The Amish People
Our RV travels have taken us through Amish/Mennonite communities in
Pennsylvania, Ohio, Indiana and Illinois. We have always found the
simple and hard-working lifestyle to be fascinating and thought we would
share a few interesting bits of info we have picked up along the way.
Both groups trace their roots back to the Anabaptist movement in Europe at the time of the Protestant Reformation.
The Mennonites are named after Menno Simons (1496-1561), a Dutch
Anabaptist leader who had left the Roman Catholic priesthood in 1536.
His writings and leadership united many of the Anabaptist groups, who
were nicknamed “Mennonites.”.
The Amish began as a small group along the southern Rhine River
and in Switzerland who broke off from the Mennonites. Their name comes
from their founder, Jacob Amman, who felt that the Mennonites had
drifted away from their original beliefs and practices.
Starting in the early 18th century, many of the Amish migrated to
the U.S. Most of the members who remained in Europe rejoined the
The two churches have similar beliefs concerning baptism,
non-resistance, and basic Bible doctrines. They differ mainly in some
practices and interpretation of the Bible.
So, what are some of the practices of this lifestyle?
About the Amish
- Old Order groups all drive horses and buggies rather
than cars, do not have electricity in their homes, and send their
children to private, one-room schoolhouses.
- They may appear stuck in time, but it really a
matter of being very careful about change. They will tend to reject new
ideas or gadgets that conflict with their desire to lead simple, quiet
lives with a strong focus on family, community and their faith.
- A landmark 1972 Supreme Court decision exempted Old
Order Amish and related groups from compulsory school attendance beyond
8th grade. It is worth noting however that the Mennonites have high
schools, colleges, and seminaries in North America. And many Mennonites
and progressive Amish do attend high school and even college.
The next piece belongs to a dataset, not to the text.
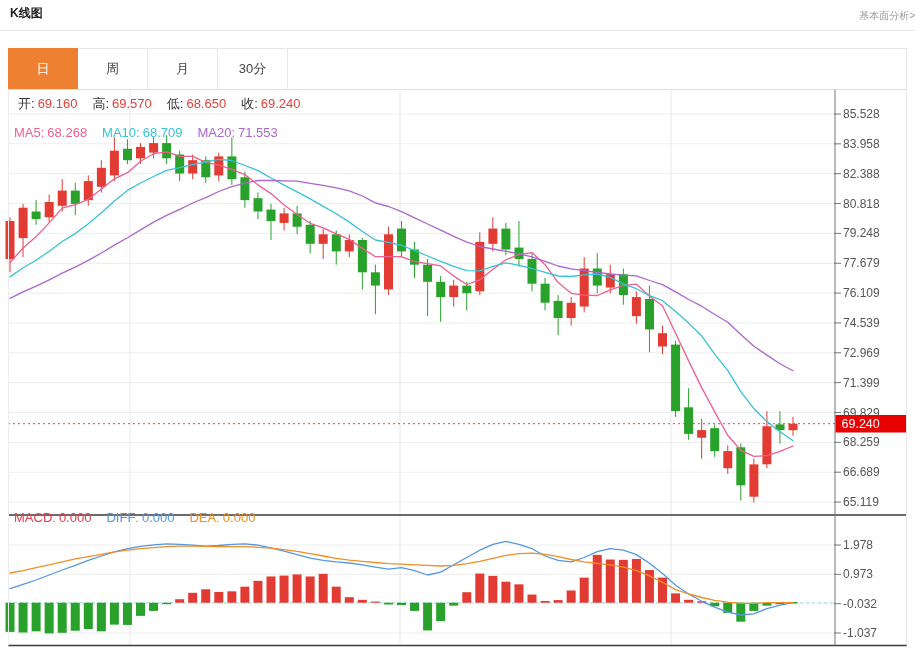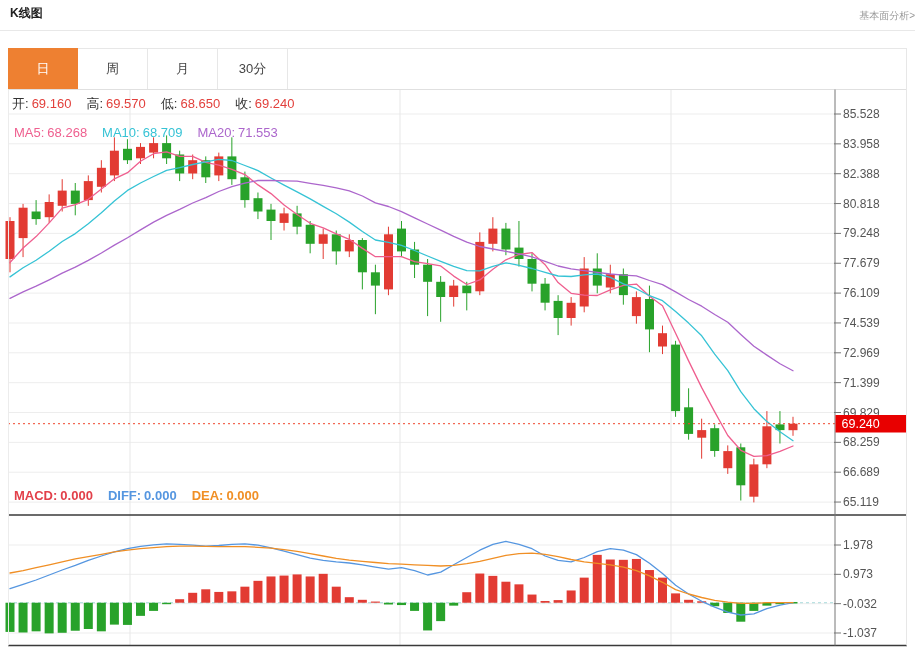"开: 69.160 高: 69.570 低:" #ohlcRow { left: 12px -> 18px }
- The decision not to hook up to the electric grid
is in keeping with their desired separation from the world. By not
using electricity, they avoid temptations and negative influences on
their church and family life.
- They do use gas. Gas lanterns and lamps are common. Bottled gas is used for water heaters, stoves and refrigerators.
- The plain, yet distinctive clothing is an expression of their faith, encouraging humility and separation from the world.
- An Amish man does not shave his beard after marriage.
- They believe in pacifism and non-violence.
- Self-employed Amish do not pay Social Security
tax. They do pay Social Security tax if employed by non-Amish
employers. They do pay other taxes (property, federal income, sales
tax, etc.). In turn, the Old Order seldom collect Social Security,
Medicare or Medicaid benefits.
- They may choose to use modern doctors and
hospitals. This is a decision that varies across families and is based
on circumstances. Generally, each family takes care of their own, with
the assistance of the community if needed.
- Be mindful that Old Order and Mennonites forbid
having their picture taken. This is based on the second commandment
Exodus 20:4: “Thou shalt not make unto thee any graven image, or any
likeness of anything that is in heaven above, or that is in the earth
beneath, or that is in the water under the earth”.
If you have never spent any time in the countryside of these
people, or visited the interpretive centers that teach about this simple
lifestyle, we recommend it as an intriguing and enjoyable experience.